Nighttime Routines

How can you make bedtime a more peaceful event? Establish nighttime routines for your kids that will help them to transition from busy days to restful nights.

Here are some routines to help kids transition from busy days to restful nights:

Putting Binky to Bed

I wanted to encourage my 2-year-old son to become less dependent on his pacifier at night. After providing him with a small box, crayons and stickers, I explained that we were decorating a bed for his pacifier. At bedtime, he placed the pacifier in its new bed, covered it up with a little blanket (a scrap of cloth) and said good night. Although he cried for an hour the first night, by the second night he only cried for 15 minutes — and by the third night he was over his nighttime dependency.

—Suzannah Kiper

Dry-Hair Prayers

My 6-year-old daughter’s long hair was beautiful, but it took a long time to dry after a bath. So I asked her to pray with me while we dried her hair. She agreed. We named the people we thought needed help and prayed for each one. Soon it became our hair-drying ritual.

—Claire McGarry

Bible Story Mix-Ups

Rainy days and bedtimes are great opportunities for telling Bible stories to our kids. As my children got older, I often told the stories incorrectly on purpose, just to test their knowledge. How they loved correcting me! Then we would tell the true version of the story together. Doing this was fun, and it helped my kids review their Bible knowledge.

—May Patterson

Bedtime Walkie-Talkies

Listening is an important communication skill to foster in children. So on the weekends when my kids crawl into bed, we all turn on walkie-talkies in our separate rooms, and the kids take turns talking about their week. The walkie-talkies don’t let anyone interrupt while someone is talking, and everyone has to listen until a person is done. My kids know they have everyone’s attention. I listen to them, and they listen to each other.

—Jared Hottenstein

Nighttime Comfort

You can use glow-in-the-dark duct tape to make a cross on the wall in your children’s bedrooms. Kids love seeing this reassuring symbol of God’s love glowing in the dark as they go to sleep at night.

—Kim Decker


Most three- and four-year-olds will sleep about twelve hours each night. A daytime nap may continue to be part of your child’s routine, but don’t be surprised when it is phased out during the next several months.

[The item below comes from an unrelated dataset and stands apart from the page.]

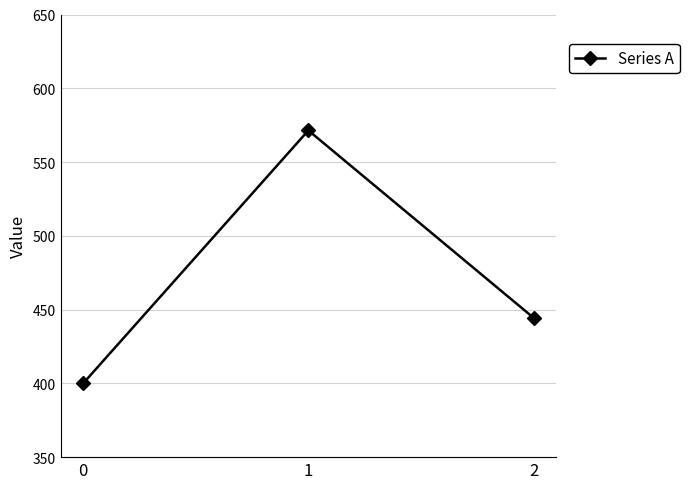

What value does the data have at 0?

400.0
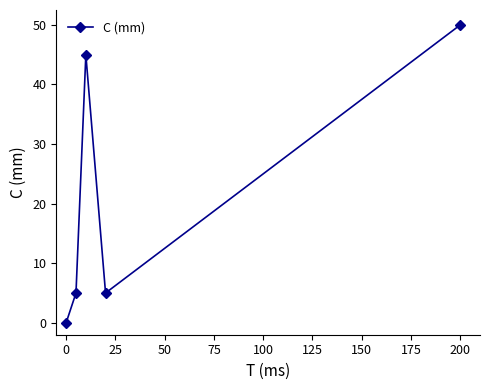

What is the greatest value displayed?

50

Remember that bedtime should be early because your child needs the sleep and you need time with other children, your spouse, or yourself. During the middle of summer, this can be a challenge. The sun may still be shining, and all sorts of activity may still be going on outside at what is normally bedtime.

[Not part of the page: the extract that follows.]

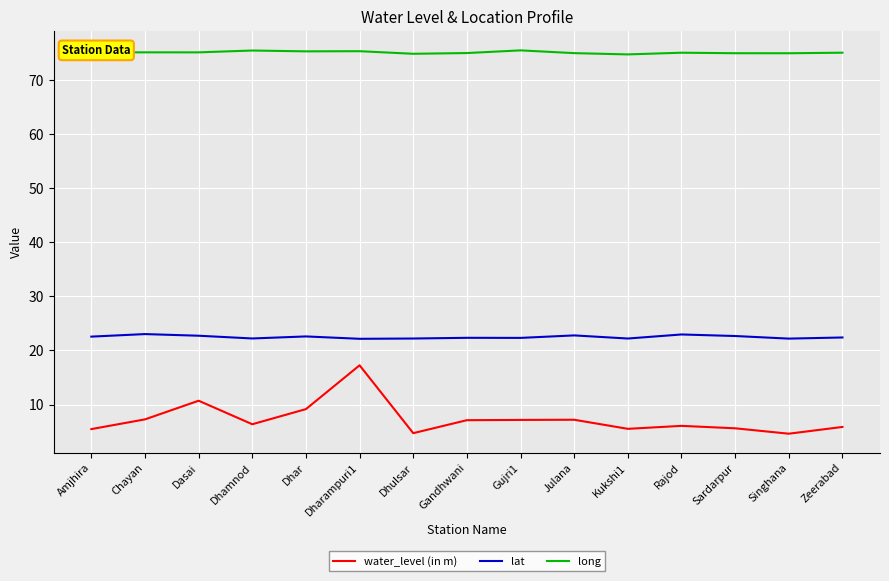

True or false: water_level (in m) and lat intersect in this chart.

False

You will need to decide how much to bend your routines to match the seasons, or perhaps invest in heavy window shades if you need to darken your child’s room at this time of year. You may also need to exercise sensible flexibility to accommodate family work schedules.

The activities that surround getting tucked in should become a familiar and quieting routine. At this age, bedtime can be a delightful, enlightening experience. You can introduce your child to some wonderful stories, including books with several chapters that can create eager anticipation for the next night’s installment. Your child’s desire to keep the lights on and you in the room as long as possible will usually cause her to be remarkably transparent and receptive.

Expect to hear some of her private thoughts (“I think I know what Buster is saying when he barks . . .”) or to tackle some riddles of the universe (“Where is heaven?”). Without being manipulated too much, allow enough slack in your day so you can relax during these wide-eyed sessions.

You will probably have many more opportunities at bedtime to talk about God and the values you care about than during family devotions or even at church, Sunday school, or other formal religious teaching sessions.